Master Data Management (MDM) as a discipline has existed for over 20+ years now, yet many organizations struggle with it for various reasons. It could be because of wrong tool selection, wrong System Integrator (SI) selection, or simply misalignment within an organization.

This article intends to highlight some of the key aspects that are important for the successful implementation of an MDM initiative based on our experience of working with several customers worldwide. Let’s dive deep into the details of those aspects.

The following list isn’t in any order of priority; all the following are equally important based on our experience of successfully delivering several MDM programs. Most of the following apply to Product Information Management (PIM) too, which is a specialized form of MDM focused on product data.

Executive buy-in

It is an important aspect that often gets overlooked. MDM brings changes to how things get done in an organization. We all know that changes can be hard to adapt to. The lack of executive buy-in could result in multiple challenges, such as difficulty in organization wide adoption, pushback from end users, siloed and department-specific implementation, and grappling with various MDM systems.

Here are a couple of real-world examples from our experience around this. We had a customer for whom the end users insisted that their data entry method in excel must have robust support in the tool without any additional data quality checks. Their end users were very comfortable with the same. If not for their executive mandate, we may have built excel-like functionalities in an MDM tool. That would have meant carrying over all the excel issues into a modern MDM tool.
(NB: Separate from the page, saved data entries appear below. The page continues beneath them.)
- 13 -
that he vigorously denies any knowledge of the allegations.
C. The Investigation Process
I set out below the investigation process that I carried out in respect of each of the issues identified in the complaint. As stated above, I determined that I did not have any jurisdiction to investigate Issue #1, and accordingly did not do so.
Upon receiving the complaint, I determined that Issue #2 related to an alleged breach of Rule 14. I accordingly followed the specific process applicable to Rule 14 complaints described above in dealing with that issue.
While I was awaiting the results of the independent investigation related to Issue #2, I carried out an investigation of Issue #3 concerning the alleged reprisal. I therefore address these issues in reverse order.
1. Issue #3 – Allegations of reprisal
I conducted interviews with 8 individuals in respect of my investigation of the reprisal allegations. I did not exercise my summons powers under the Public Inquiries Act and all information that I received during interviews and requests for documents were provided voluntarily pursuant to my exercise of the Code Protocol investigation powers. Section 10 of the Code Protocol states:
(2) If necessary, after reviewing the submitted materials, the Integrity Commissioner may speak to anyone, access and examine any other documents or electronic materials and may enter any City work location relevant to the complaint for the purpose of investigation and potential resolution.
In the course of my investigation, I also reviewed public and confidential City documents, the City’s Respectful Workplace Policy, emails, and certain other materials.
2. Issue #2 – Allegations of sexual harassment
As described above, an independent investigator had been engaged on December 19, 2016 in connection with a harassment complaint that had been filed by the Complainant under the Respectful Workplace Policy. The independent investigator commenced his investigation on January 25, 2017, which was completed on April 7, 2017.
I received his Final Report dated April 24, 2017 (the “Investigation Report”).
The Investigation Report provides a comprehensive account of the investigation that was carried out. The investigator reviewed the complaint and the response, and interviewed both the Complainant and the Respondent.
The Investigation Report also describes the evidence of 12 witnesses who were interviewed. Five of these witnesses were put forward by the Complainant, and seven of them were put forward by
In another example, we ran into a situation where the PIM solution wasn’t adopted enterprise-wide after the departure of the executive. Along with data inconsistency issues, this also resulted in zero ROI from the PIM license / implementation.

Define Key Performance Indicators (KPIs) /outcome of MDM

An organization needs to clearly define a set of KPIs that will measure the success of the MDM program. Just stating that we need to have a single source of truth for customer, product, supplier, location, and chart of account or that we wish to improve the quality of our data, isn’t sufficient. Here are some examples of target statistics to measure MDM outcomes – improve operational efficiency by 30%, launch new products 50% faster, improve customer data quality by 100%, and so on.

Governance end to end

Master data governance is about defining the processes, policies, sources, rules etc. in the context of the master data being managed. It is yet another important aspect that often gets overlooked. Defining the governance criteria around managing your master data right from day one is important to avoid ambiguity. You need to have details on ownership of the master data, change management of master data, data governance council, and the process for retiring master data.
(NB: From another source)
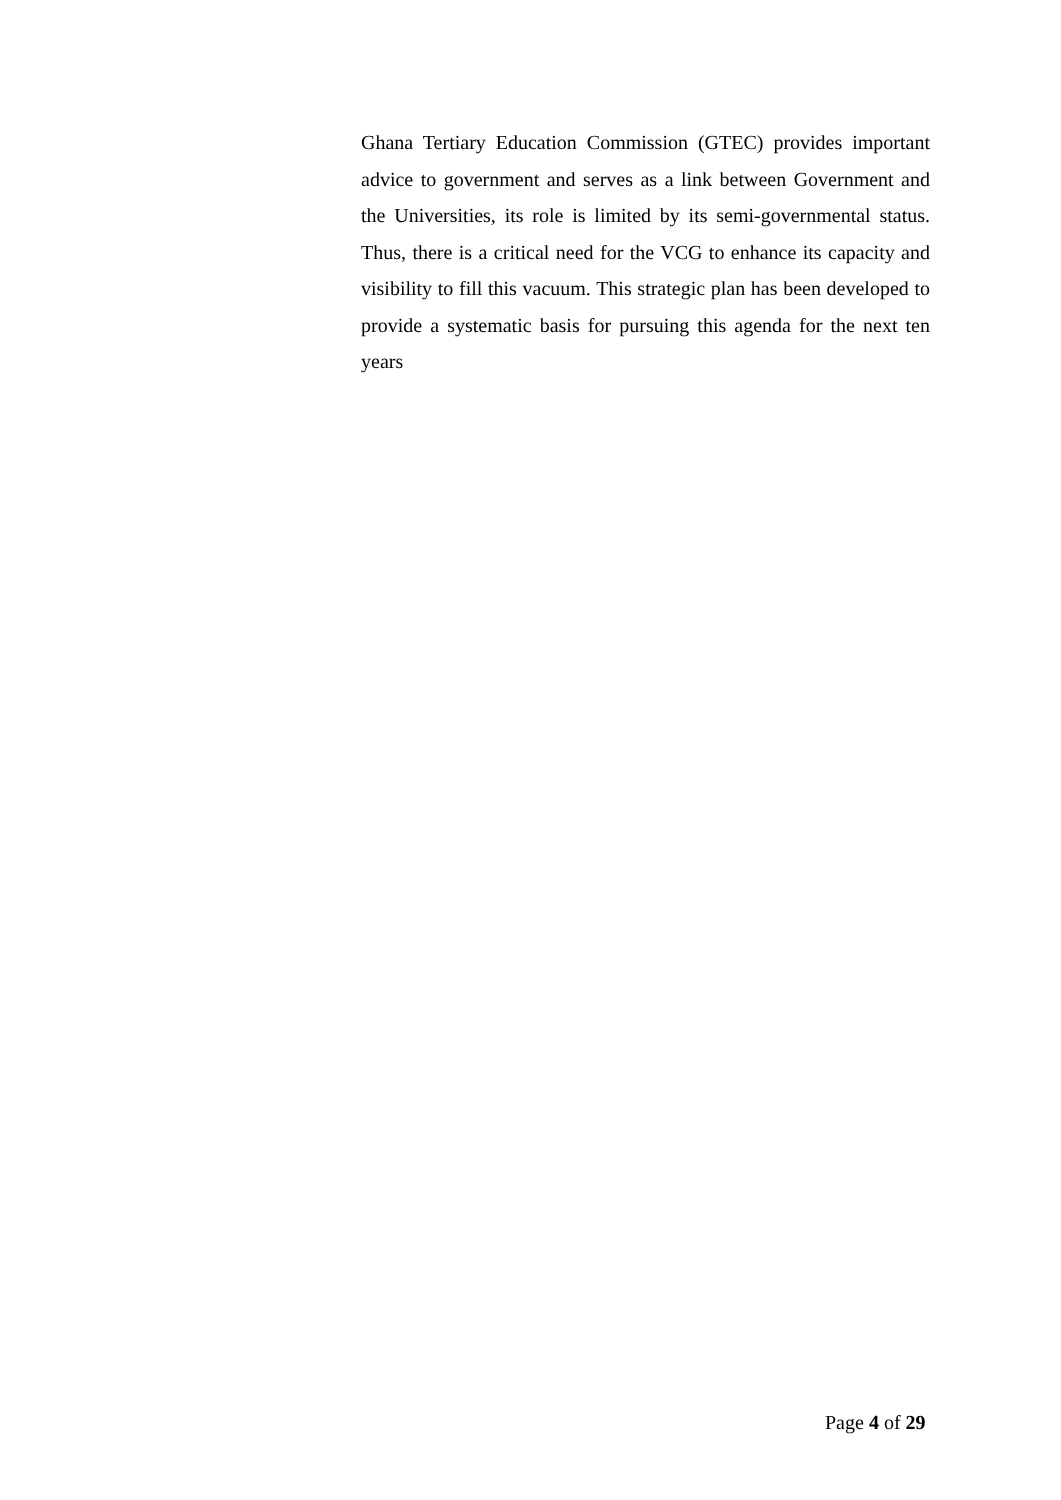Ghana Tertiary Education Commission (GTEC) provides important advice to government and serves as a link between Government and the Universities, its role is limited by its semi-governmental status. Thus, there is a critical need for the VCG to enhance its capacity and visibility to fill this vacuum. This strategic plan has been developed to provide a systematic basis for pursuing this agenda for the next ten years
Page 4 of 29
Strategic vision with incremental business value addition

An organization needs to have a strategic vision for MDM and the ability to identify and deliver incremental business value. In the fast-paced world that we live in, people expect quick outcomes and no longer have the patience to wait for multiple years. Therefore, it is important to identify and deliver small incremental and continuous benefits to the business. Along with keeping the company involved and excited, it also avoids the big-bang approach, which mostly results in program failure.

Right MDM technology/platform and implementation partner

Last but certainly not least, it is important that you choose the right technology as well as an implementation partner. Otherwise, it impacts the organization’s ability to deliver value and, in most cases, proves detrimental to the business.

We had a customer come to us asking for assistance with upgrading an on-prem MDM solution as the vendor team quoted them ~1M USD for upgrading to the latest release. As another data point, ~50% of the RFPs/requests that we get today are about moving from the current legacy MDM platform to a new modern one. Some of the common reasons that we see are, current system is too slow to adapt to changing business needs, is difficult to manage/maintain or has a shortage of skilled resource pool in the market.

MDM isn’t easy or isn’t just another IT project. It is hard to implement, given that it is not about technology, process, or people but rather a combination of all three working together seamlessly. However, proper planning, along with the selection of the right technology/partner, can help streamline that journey. A correctly implemented MDM solution can help achieve operational efficiency, grow the business and/or completely transform the business within an organization.